Now, in the mirror, she saw the result.
It had to be marrow cleansing.
She'd read about it in those old apocalypse web novels—during the lonely, final days of her previous life. She'd hoarded downloaded stories in her e-reader out of boredom.
Gold fingers.
Spatial farms.
Marrow-cleansing spiritual springs.
Most were just fantasy.
But… maybe not all.
"That water—it must be spiritual-grade. The real kind.
It wasn't just water… it was a cleansing agent. It purified my body."
Her eyes shimmered with awe.
"It was painful… but worth it."
Just then—she gasped.
Something stirred within her lower abdomen.
She clutched her stomach and focused, her breathing quieting as she turned her senses inward.
"This is—!"
A tingling sensation surged through her arm. Reflexively, she raised her hand.
A shard of ice floated above her palm, spinning gently in the air like a sliver of winter.
Her heart thundered in her chest.
"My powers… they're back?! Already?"
She stared at the ice shard, stunned.
In her previous life, her power had only awakened after the apocalypse descended. And even then, it had taken months of exposure to danger and chaos.
"Did the water… accelerate my awakening?"
She clenched her fist, and the shard shattered into snowflakes that melted into the air.
Then she closed her eyes again, diving deeper into her dantian.
Another presence greeted her there—separate from her ice ability.
It pulsed faintly, a ball of white essence, floating quietly like mist.
Curious, she reached for it.
Nothing happened.
No flames. No wind. No ice.
But then—
She heard something.
A whisper. A voice.
She snapped her eyes open and turned toward the wall.
Jiaojiao's room?
She could hear them. Clearly.
No—not just hear.
Her vision flickered—and she saw them too.

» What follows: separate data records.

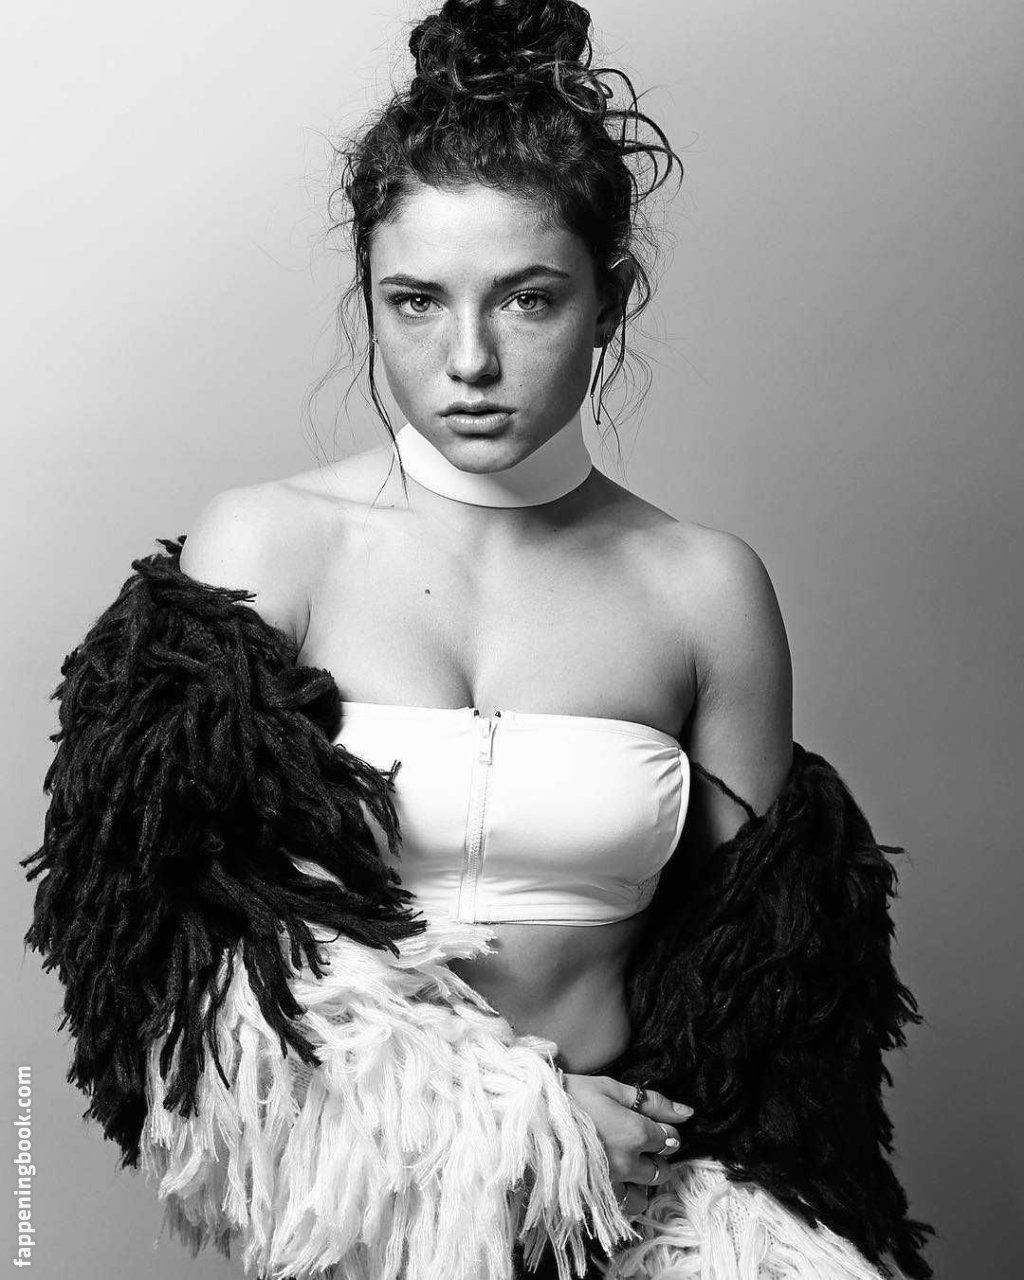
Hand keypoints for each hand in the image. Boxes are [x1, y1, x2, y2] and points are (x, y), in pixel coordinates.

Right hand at [563, 1074, 692, 1216]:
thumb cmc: (569, 1096)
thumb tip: (686, 1112)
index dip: (662, 1130)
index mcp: (635, 1132)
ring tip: (625, 1163)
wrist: (529, 1118)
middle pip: (662, 1168)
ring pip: (646, 1191)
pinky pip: (624, 1206)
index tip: (646, 1123)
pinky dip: (625, 1194)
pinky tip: (614, 1179)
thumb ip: (652, 1102)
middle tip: (635, 1141)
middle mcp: (628, 1163)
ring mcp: (611, 1184)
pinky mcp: (595, 1198)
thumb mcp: (610, 1088)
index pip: (669, 1139)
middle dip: (655, 1156)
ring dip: (642, 1179)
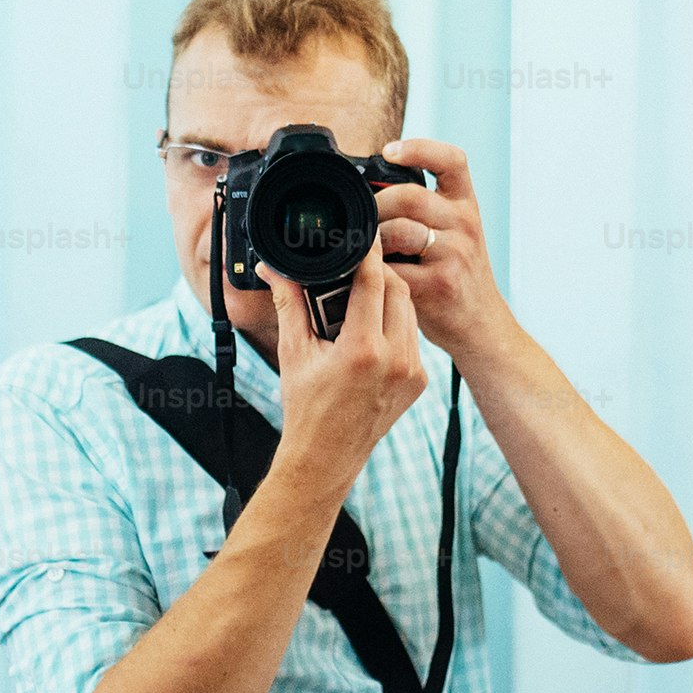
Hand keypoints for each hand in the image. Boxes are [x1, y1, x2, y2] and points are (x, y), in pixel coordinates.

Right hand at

Sitting on a pink settee, Jiaojiao and Han Feifei whispered over steaming cups of rose tea.
"Three days," Jiaojiao said, twirling her hair. "At the banquet, just follow my lead. We'll make her look like a country bumpkin."
"Ooh, should I 'accidentally' spill juice on her dress?" Feifei grinned. "Or trip her in front of everyone?"
Han Yue's expression turned cold.
So that was their plan.
"So I have spiritual perception now," she whispered.
"...Not bad."
Her lips curled into a smile—not soft or sweet, but sharp.
She stood, dropped her towel, and walked to her closet with a new gleam in her eye.
"Let's see who gets embarrassed… in three days."